Alvarez hasn’t ever done that. He’s learnt on the job. He’s more rounded in the finer arts of boxing.
I’ve never seen Saunders hurt. They have both got a great chin, both very durable, so anything could happen. I could see Billy Joe walking Canelo onto a wobble though. I’ve said already I think Canelo could be hurt by Billy Joe during this fight.
He’s unlikely to be stopped though, if Golovkin couldn’t do it with his hardest shots then it’s unlikely he’s going anywhere.
Mark Tibbs is a great trainer and they’ll have their tactics right. No ones is going to send Billy Joe out to stand toe to toe with this fella! I think Saunders sticks to the game plan well and you just make fine adjustments when the bell goes. It looks like he’ll listen and take advice.
Eddy Reynoso and Canelo seem to have great relationship, they’re always coming up with new stuff, so they seem like a good, solid team.

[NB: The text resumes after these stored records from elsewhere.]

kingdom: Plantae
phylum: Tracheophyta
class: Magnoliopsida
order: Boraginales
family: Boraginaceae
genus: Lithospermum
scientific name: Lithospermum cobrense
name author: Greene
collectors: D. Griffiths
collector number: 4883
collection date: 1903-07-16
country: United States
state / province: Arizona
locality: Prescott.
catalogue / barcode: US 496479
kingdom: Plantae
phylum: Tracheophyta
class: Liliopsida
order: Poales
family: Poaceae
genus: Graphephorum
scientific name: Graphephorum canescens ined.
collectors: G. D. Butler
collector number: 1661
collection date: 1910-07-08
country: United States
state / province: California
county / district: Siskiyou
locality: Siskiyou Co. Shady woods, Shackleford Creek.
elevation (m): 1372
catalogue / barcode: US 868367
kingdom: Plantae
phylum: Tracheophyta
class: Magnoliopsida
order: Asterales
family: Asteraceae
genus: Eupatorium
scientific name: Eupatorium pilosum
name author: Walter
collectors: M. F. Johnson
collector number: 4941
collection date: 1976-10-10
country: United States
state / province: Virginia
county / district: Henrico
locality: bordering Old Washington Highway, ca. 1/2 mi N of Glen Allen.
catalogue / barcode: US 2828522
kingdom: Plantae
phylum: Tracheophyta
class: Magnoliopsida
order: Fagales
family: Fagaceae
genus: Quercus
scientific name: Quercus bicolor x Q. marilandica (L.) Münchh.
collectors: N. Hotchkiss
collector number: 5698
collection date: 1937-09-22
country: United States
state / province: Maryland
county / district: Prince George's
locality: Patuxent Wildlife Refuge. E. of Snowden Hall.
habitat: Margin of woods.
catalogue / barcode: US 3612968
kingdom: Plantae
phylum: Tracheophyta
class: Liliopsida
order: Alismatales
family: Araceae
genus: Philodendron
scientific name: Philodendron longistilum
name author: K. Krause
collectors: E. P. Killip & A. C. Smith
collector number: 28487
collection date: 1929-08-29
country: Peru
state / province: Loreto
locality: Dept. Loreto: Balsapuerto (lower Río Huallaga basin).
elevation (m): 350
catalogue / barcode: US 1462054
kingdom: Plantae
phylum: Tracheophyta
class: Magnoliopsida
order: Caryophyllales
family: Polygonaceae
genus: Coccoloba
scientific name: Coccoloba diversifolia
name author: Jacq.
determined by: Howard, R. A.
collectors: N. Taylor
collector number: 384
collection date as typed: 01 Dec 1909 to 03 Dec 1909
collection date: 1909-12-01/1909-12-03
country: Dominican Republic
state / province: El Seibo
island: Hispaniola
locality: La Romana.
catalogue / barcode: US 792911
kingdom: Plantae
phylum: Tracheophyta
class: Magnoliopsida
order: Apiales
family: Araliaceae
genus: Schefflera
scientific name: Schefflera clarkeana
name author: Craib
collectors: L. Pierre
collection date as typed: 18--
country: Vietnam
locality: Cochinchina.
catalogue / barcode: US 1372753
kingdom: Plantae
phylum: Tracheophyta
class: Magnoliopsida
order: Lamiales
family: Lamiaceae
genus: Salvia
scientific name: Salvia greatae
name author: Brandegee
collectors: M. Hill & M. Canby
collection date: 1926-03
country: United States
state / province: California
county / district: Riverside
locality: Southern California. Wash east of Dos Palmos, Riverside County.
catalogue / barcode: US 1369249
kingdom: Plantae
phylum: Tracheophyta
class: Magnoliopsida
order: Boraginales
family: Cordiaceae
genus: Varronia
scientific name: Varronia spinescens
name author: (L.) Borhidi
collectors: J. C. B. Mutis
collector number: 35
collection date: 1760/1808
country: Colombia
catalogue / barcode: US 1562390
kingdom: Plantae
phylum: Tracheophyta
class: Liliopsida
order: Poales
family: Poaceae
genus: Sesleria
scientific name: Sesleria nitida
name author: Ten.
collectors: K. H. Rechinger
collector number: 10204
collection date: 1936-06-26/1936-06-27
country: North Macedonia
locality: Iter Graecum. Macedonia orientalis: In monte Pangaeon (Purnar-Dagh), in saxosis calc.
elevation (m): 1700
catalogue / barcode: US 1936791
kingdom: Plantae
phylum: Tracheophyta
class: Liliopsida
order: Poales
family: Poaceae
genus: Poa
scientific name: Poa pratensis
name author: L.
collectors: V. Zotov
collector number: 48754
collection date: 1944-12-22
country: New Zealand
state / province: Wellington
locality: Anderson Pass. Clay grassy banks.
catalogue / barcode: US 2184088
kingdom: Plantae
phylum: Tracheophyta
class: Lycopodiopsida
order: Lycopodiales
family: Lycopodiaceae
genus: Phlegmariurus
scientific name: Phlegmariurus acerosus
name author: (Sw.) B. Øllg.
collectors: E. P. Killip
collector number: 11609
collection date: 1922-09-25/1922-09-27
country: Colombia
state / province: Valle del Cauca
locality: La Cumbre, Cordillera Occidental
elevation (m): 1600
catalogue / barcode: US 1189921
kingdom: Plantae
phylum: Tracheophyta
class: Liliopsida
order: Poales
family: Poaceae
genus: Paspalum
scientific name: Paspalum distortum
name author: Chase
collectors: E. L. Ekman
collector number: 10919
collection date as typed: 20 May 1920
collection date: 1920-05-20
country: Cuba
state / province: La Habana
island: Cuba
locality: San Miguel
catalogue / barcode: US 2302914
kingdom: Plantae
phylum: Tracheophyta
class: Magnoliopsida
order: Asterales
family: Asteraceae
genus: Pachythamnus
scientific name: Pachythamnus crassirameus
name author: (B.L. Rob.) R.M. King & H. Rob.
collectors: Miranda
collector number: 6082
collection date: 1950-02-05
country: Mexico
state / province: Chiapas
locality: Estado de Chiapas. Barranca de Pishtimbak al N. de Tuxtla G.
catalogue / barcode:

Does he even understand English, Canelo? I’d be surprised if all the mind games affect Alvarez, he’s been in the spotlight many times with the world watching, so he’s tough mentally. He’s a professional, and Mexicans are tough, so it’s not going to bother him in the slightest.
I’ve never seen Saunders bothered by anything. He likes the madness, so I don’t think either of them will be affected mentally.
I love an upset so I’d like to see Saunders do it, but my honest opinion is that Alvarez is at the very top of his game, he’s the more active of the two, he’s the home fighter, and he generates a fortune, so it would be hard to bet against him.
I would imagine it to be a close fight; Saunders to give him some trouble, especially early on, but Alvarez I think would catch him down the stretch. It probably goes to points with lots of arguments about who deserved to win, but with Alvarez getting the decision on points.
Paul Stevenson is the head coach at Everton Red Triangle and guides the careers of Andrew Cain (7-0, 6KOs); Nick Ball (13-0, 6KOs); Brad Strand (4-0, 1KO) – all signed to Frank Warren – as well as super-middleweight prospect Harry Woods (4-1); unbeaten super-lightweight Jonathan Walsh (4-0, 1KO), and hard-hitting welterweight Jack McKinlay (2-0).